# Task to complete
Word for word, print out all of the data, omitting every image.

# Provided data
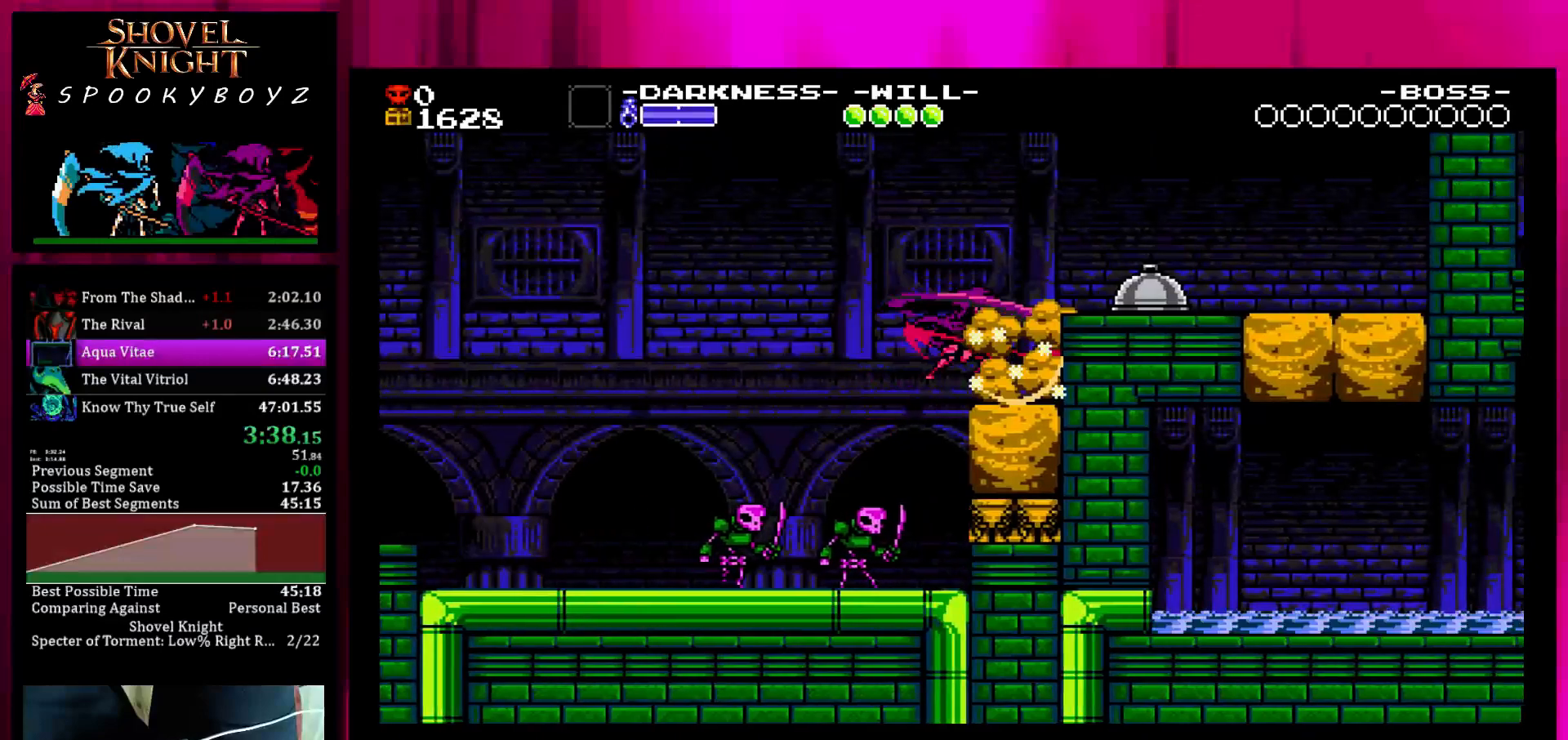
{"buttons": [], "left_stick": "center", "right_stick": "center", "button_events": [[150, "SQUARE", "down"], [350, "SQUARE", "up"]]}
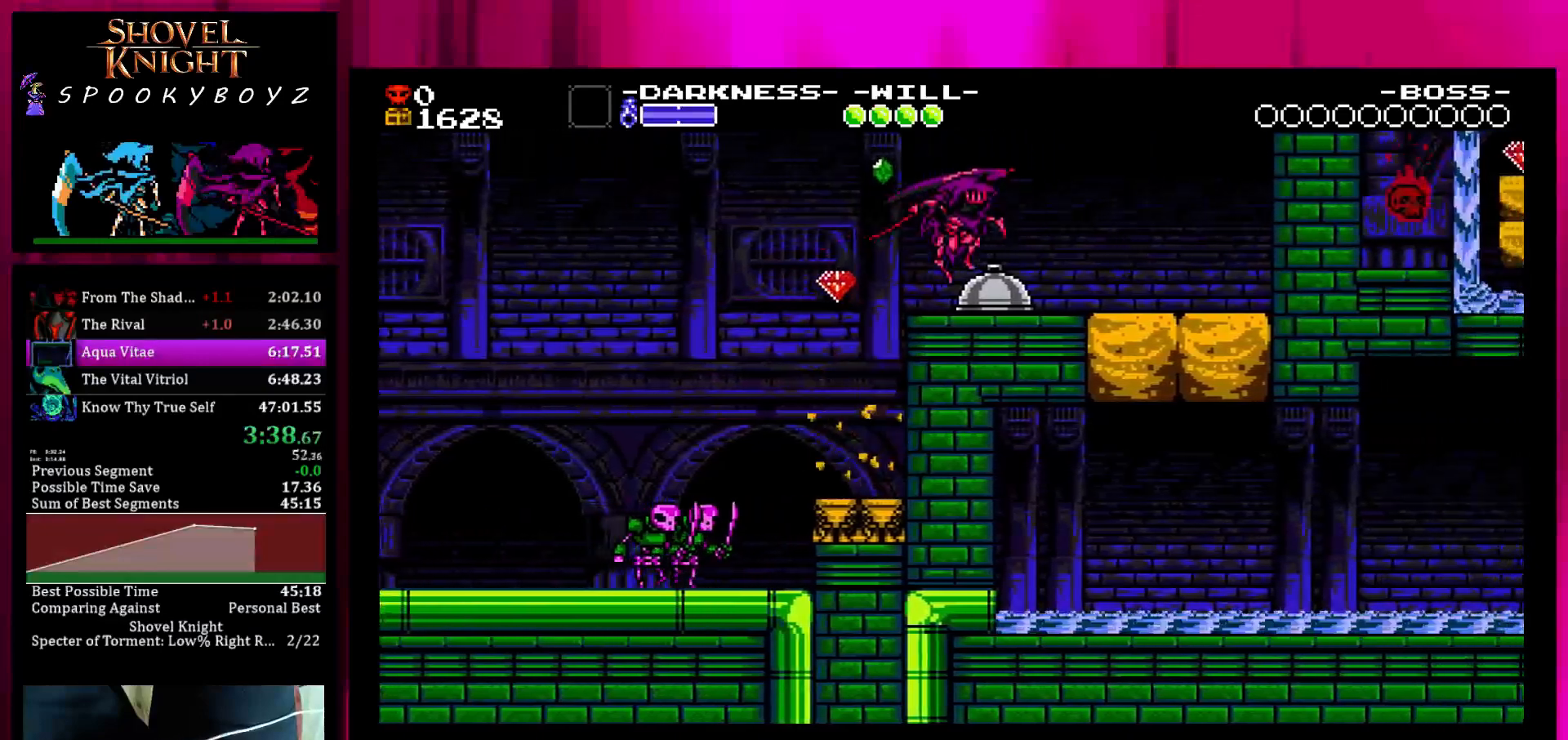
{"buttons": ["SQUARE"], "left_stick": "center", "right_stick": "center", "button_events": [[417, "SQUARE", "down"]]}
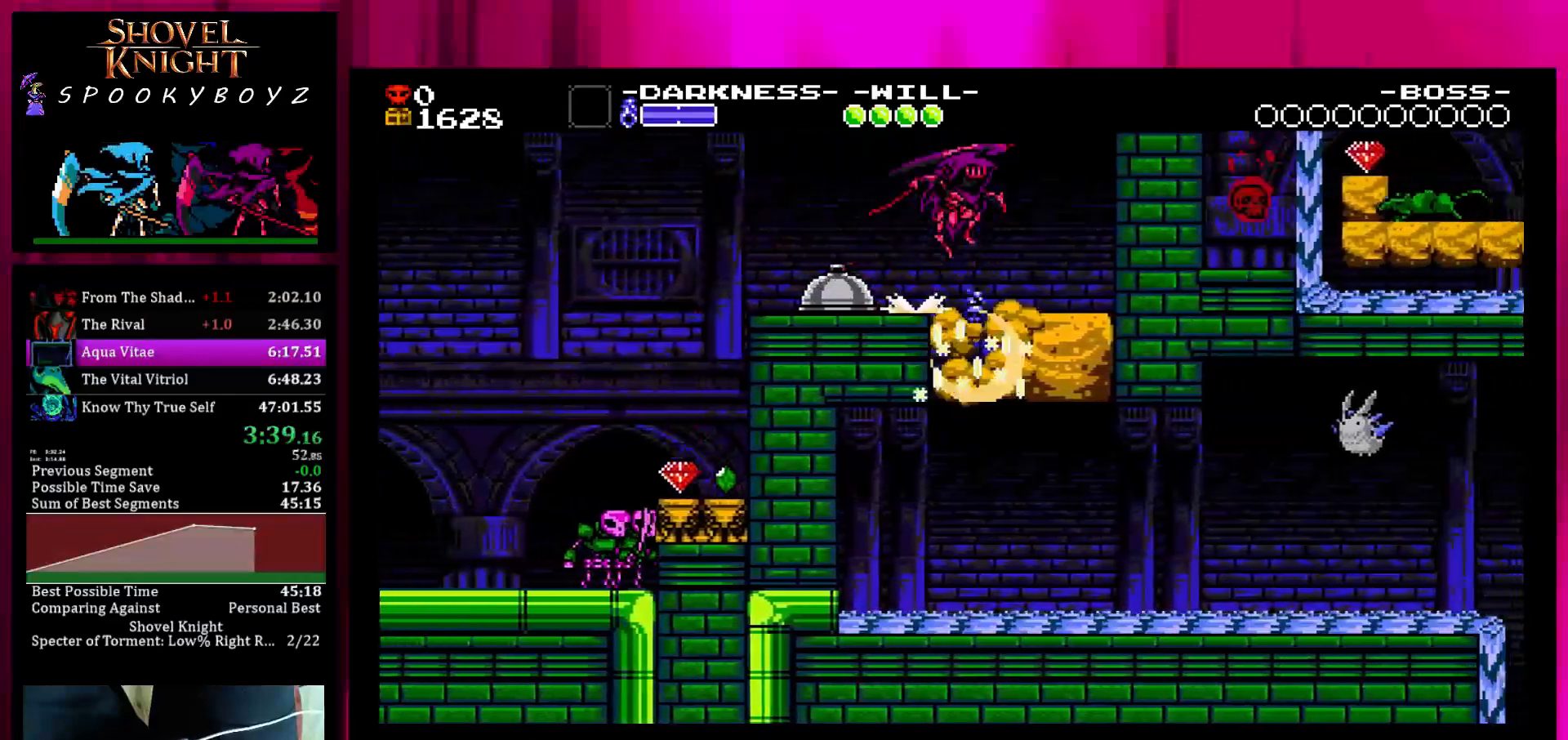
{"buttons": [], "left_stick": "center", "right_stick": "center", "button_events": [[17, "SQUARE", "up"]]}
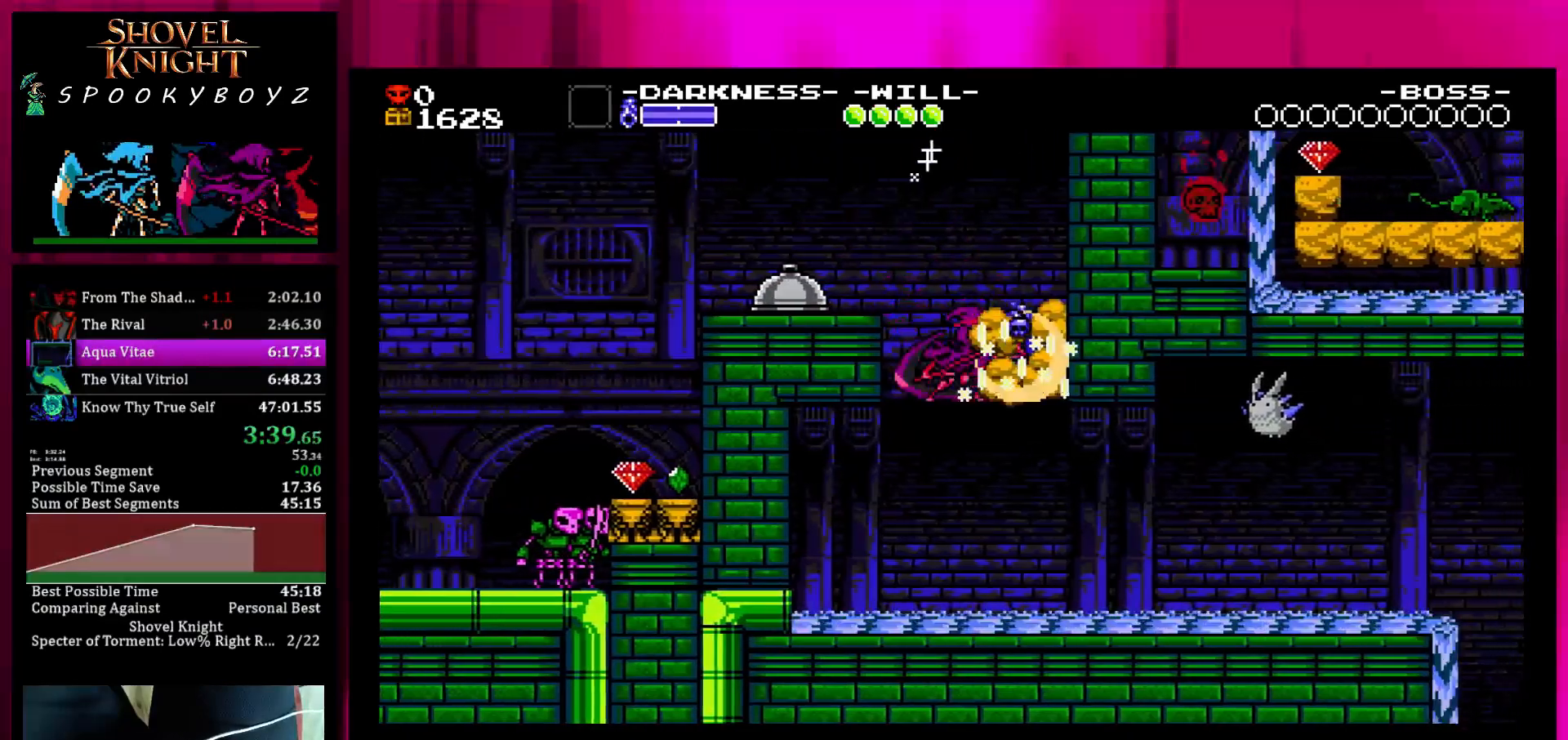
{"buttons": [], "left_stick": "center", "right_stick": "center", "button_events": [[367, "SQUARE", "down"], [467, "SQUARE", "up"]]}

# Answer to this exercise
{"buttons": [], "left_stick": "center", "right_stick": "center", "button_events": [[150, "SQUARE", "down"], [350, "SQUARE", "up"]]}
{"buttons": ["SQUARE"], "left_stick": "center", "right_stick": "center", "button_events": [[417, "SQUARE", "down"]]}
{"buttons": [], "left_stick": "center", "right_stick": "center", "button_events": [[17, "SQUARE", "up"]]}
{"buttons": [], "left_stick": "center", "right_stick": "center", "button_events": [[367, "SQUARE", "down"], [467, "SQUARE", "up"]]}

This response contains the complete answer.